Puduvayal is a town in Karaikudi taluk, Sivaganga district in the Indian state of Tamil Nadu. It is a town located in the Chettinad region of the Sivagangai district. On road, it is 12 km away from Karaikudi and 21 km away from Aranthangi. This town is famous for its rice mills. Puduvayal is the 2nd largest rice producer in Tamil Nadu. Puduvayal is an important commercial centre for trade in the Sivaganga district and part of the suburban region of Karaikudi. The town is famous for its Veerasekara Umaiyambigai Temple (Sakkottai area). Nearby Kandanur is famous for Kandanur Sivan Kovil—which is a replica of the Madurai Meenakshi Temple—built by Nagarthars.

Location
The town is situated in the Sivagangai District. It is about 10 kilometers from Karaikudi on the Karaikudi-Aranthangi road in Tamil Nadu, India. Its geographical coordinates are  and its original name (with diacritics) is Puduvāyal. The town is at an altitude of 39 ft. Its pincode is 630–108.

**DATA BLOCK**
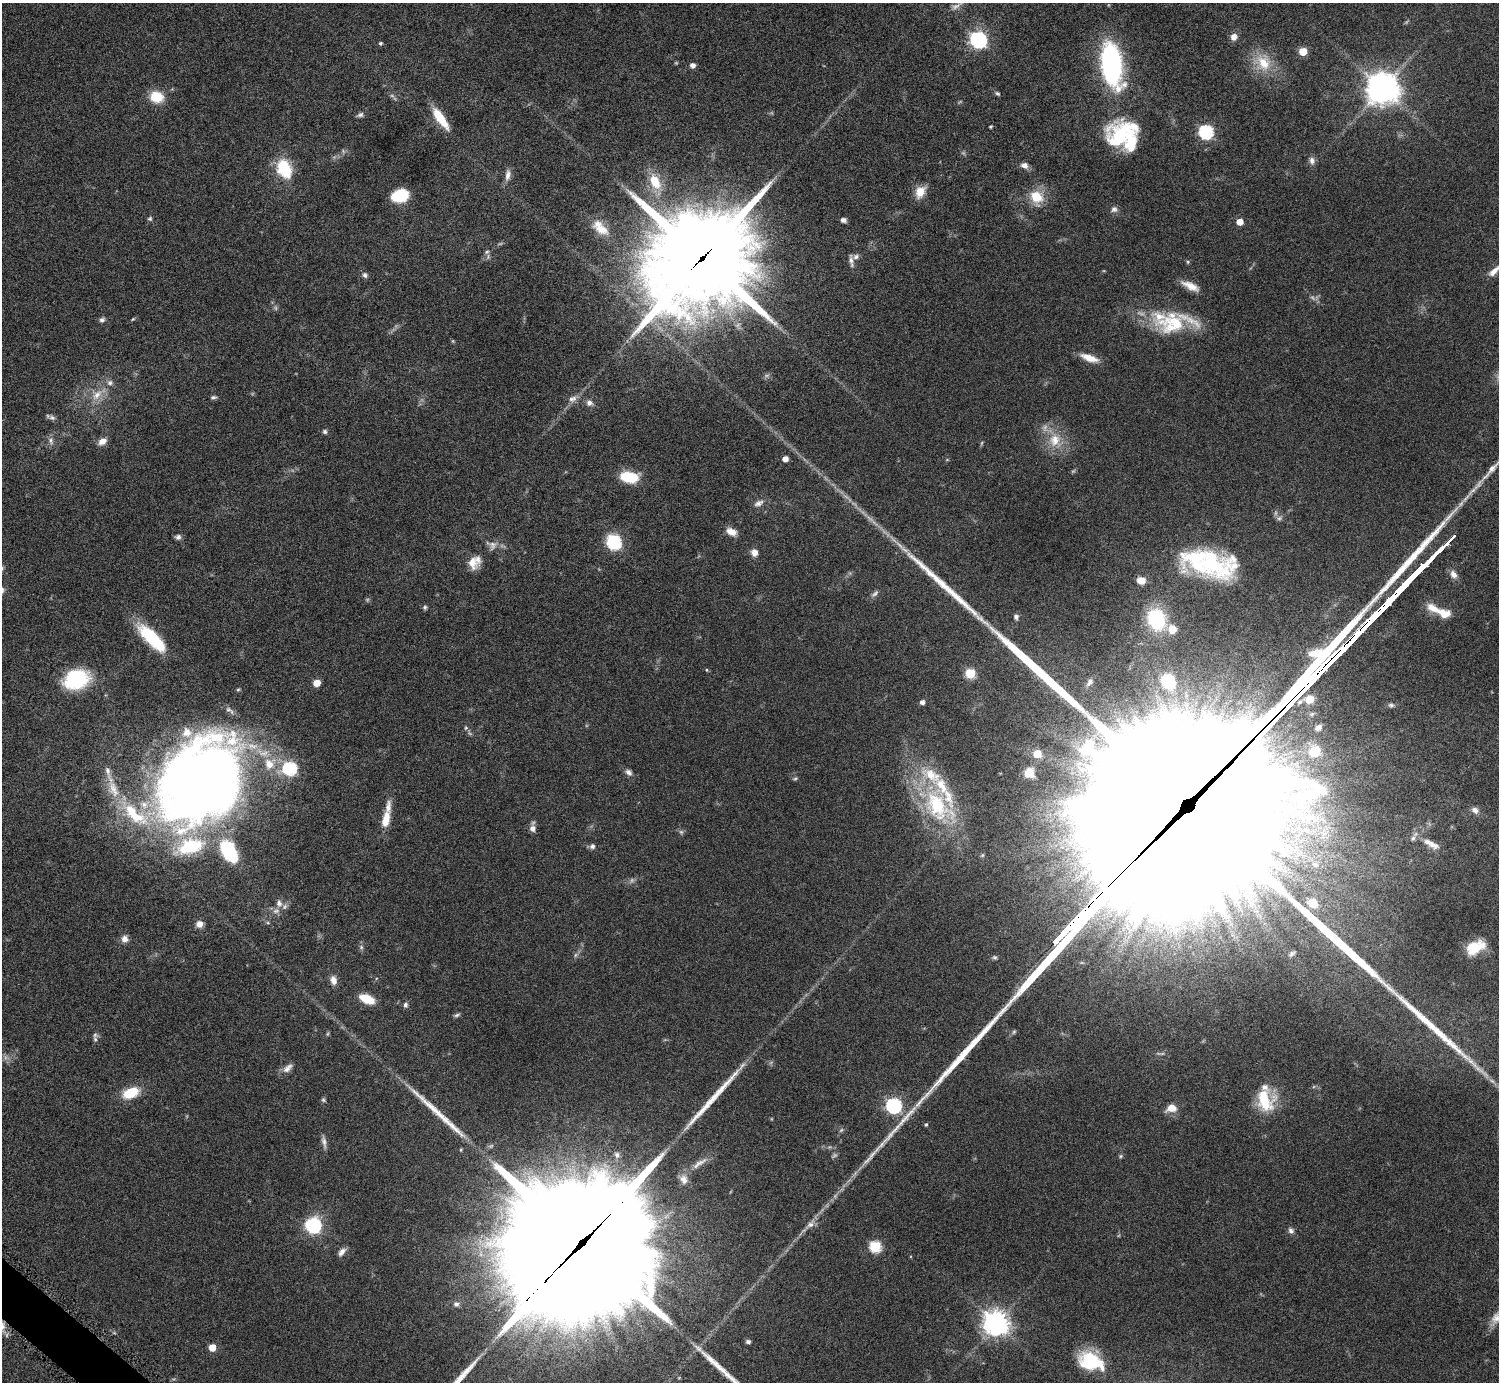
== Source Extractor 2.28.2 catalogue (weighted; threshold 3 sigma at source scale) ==
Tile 7 of 4 x 4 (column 3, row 2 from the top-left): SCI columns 3002-4498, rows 2932-4311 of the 6004 x 6005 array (HDU 1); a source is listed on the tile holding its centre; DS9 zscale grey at full resolution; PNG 1501 x 1384 px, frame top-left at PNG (2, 3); no overlay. Shown black and unused: <1% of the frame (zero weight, under 4 of 8 exposures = <1% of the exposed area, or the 3 px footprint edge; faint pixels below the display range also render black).
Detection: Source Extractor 2.28.2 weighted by HDU 2 'WHT'; one run over the whole footprint, this tile lists its part. Background 0.0788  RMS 0.0048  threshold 0.0195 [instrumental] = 3 sigma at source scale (4.09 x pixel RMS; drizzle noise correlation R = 1.36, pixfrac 0.8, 0.05/0.05 arcsec/px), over >= 5 px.
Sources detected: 184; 16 too faint to see at this stretch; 3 inside a brighter object's white glare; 5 long thin detections or spike segments (spike, bleed or trail) — not listed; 24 inside a brighter listed object's ellipse — not listed separately; the other 136 listed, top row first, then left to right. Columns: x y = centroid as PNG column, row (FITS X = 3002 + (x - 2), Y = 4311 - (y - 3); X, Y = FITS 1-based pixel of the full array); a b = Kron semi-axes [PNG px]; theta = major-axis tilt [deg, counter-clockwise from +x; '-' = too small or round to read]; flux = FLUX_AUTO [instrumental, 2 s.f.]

**EXERCISES**
- A) Answer these from the Puduvayal passage:
(i) According to the opening paragraph, what kind of business is the town famous for?
(ii) What altitude does the passage give for the town?
(iii) Which temple is Kandanur Sivan Kovil said to be a replica of?
- B) Carry the Puduvayal passage forward with the next section, starting after its final sentence.
The data can be left aside entirely.

**EXPECTED RESULTS**
- A)
(i) Rice mills
(ii) 39 ft
(iii) The Madurai Meenakshi Temple

- B)
Transportation
There is a railway station in the town on the Karaikudi - Mayiladuthurai converted in to broad-gauge. The town is connected by road with all important cities. The frequent town buses are available from karaikudi old bus stand to puduvayal bus stand. Regular bus services are available from Chennai, Karaikudi, Paramakudi, Madurai, Pattukkottai, Aranthangi, Alangudi, Devakottai, Sivagangai, Rameshwaram,Embel, Pudukkottai, Peraoorani,Nagoor, Tiruvarur,kottaipattanam, other towns and nearby villages .The town is very close to The city karaikudi that connecting buses from all the important cities of Tamilnadu.The town has a large number of rice mills and therefore, has a heavy influx of goods carriers.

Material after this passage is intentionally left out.